» **AIM OF THE TASK**:
From the material below, tally every line containing "self"; reply with the total only.

» **RECORDS FOR THIS EXERCISE**:
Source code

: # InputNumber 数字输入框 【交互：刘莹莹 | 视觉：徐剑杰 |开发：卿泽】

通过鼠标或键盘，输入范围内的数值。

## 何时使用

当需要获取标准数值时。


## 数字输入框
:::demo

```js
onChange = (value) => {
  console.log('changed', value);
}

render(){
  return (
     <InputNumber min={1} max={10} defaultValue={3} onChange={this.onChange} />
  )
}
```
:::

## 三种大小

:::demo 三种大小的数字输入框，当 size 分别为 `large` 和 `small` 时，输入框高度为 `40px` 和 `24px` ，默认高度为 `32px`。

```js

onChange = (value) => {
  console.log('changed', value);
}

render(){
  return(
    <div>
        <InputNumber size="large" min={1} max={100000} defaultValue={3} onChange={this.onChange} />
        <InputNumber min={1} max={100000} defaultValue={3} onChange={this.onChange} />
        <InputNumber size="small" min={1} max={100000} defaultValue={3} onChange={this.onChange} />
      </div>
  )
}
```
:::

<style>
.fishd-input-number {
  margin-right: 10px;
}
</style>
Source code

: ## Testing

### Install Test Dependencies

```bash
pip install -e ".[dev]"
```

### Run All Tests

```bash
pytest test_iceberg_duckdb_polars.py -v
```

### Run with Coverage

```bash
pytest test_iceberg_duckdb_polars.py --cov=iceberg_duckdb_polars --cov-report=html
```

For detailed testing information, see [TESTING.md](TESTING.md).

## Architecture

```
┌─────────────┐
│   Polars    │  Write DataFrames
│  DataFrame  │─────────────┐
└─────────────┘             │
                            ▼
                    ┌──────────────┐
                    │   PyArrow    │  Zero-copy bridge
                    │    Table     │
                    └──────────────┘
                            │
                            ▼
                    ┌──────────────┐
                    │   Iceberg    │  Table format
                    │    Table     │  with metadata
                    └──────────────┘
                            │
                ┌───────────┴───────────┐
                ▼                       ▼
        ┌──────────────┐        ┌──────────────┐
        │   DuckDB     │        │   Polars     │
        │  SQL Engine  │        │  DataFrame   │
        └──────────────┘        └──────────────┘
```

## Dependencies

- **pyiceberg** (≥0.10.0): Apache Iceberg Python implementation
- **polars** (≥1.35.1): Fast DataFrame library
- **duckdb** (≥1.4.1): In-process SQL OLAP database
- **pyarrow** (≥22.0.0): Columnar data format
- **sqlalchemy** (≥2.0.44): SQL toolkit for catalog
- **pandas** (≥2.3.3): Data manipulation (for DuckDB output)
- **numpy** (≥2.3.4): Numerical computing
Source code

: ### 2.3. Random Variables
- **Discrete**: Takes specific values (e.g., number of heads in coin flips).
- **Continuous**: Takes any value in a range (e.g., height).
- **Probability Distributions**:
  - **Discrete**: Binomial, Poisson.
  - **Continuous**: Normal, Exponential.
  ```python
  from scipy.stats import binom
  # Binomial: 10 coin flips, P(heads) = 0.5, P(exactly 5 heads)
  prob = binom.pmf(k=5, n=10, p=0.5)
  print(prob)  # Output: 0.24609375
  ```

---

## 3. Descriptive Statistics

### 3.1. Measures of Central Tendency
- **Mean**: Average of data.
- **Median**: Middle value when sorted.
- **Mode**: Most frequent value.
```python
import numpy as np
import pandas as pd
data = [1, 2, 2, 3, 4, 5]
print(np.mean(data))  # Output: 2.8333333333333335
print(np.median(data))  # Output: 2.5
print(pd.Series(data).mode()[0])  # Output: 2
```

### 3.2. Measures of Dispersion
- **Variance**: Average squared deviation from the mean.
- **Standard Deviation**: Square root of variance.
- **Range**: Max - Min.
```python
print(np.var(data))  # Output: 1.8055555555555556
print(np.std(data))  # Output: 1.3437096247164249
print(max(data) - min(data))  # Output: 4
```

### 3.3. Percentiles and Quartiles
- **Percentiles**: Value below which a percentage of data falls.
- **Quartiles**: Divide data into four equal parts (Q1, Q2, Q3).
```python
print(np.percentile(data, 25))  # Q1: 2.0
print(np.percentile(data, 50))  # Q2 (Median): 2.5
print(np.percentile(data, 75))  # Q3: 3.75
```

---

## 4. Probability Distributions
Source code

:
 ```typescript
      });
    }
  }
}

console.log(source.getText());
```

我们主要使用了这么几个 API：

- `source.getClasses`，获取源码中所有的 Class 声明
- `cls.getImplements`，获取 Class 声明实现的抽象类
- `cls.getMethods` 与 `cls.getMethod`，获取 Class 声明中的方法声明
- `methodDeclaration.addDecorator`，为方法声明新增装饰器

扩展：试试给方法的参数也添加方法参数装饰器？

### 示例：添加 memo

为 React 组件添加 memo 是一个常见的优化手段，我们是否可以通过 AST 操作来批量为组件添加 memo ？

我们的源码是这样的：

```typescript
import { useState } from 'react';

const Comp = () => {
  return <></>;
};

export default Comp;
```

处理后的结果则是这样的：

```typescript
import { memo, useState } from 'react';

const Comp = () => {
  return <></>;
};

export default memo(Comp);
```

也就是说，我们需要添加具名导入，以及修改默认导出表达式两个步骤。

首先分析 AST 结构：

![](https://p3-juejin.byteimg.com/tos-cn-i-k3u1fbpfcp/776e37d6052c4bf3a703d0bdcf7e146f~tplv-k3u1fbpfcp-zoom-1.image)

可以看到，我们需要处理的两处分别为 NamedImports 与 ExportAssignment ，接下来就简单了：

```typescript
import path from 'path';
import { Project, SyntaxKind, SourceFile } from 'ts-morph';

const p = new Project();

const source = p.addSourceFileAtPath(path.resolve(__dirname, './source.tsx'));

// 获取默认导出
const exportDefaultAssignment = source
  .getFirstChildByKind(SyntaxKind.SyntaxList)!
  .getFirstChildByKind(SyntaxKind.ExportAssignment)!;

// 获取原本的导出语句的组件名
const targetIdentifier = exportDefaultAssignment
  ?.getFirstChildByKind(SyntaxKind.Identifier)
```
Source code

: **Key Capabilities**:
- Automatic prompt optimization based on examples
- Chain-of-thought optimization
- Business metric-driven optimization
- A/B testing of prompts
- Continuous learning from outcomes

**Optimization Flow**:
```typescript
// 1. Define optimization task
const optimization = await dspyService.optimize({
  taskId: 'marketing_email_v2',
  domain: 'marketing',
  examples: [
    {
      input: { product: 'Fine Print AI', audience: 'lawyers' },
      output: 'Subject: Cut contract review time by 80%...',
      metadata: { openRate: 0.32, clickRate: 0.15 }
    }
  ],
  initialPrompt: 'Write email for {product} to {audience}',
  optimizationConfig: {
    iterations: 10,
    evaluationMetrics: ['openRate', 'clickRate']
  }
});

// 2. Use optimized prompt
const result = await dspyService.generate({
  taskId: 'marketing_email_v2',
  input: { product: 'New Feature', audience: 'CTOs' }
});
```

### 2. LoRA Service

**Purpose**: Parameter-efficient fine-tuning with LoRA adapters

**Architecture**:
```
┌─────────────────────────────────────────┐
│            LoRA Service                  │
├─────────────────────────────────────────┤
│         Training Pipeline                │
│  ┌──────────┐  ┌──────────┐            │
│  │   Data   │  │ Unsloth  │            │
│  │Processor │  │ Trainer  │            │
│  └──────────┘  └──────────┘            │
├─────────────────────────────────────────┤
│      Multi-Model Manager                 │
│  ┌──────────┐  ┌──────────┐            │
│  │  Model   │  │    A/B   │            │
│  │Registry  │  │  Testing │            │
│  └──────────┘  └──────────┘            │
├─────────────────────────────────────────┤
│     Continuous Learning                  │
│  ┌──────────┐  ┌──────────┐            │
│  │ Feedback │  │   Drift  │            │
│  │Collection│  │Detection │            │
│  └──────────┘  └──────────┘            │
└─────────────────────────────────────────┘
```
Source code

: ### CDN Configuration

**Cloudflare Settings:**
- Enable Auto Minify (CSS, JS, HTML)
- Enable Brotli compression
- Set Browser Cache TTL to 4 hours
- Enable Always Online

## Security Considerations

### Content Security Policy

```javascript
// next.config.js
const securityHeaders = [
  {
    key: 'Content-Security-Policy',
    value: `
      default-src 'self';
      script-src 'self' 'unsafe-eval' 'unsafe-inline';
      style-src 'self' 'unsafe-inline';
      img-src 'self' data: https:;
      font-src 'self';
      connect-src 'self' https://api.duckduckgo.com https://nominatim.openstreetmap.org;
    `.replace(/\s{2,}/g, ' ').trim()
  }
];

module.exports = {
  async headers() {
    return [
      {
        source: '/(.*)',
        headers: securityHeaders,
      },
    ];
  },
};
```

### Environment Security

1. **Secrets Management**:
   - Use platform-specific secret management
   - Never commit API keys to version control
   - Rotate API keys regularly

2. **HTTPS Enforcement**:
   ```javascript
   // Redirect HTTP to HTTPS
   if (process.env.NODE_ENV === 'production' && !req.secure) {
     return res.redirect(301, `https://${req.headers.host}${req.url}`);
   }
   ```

» **TASK RESULT**:
6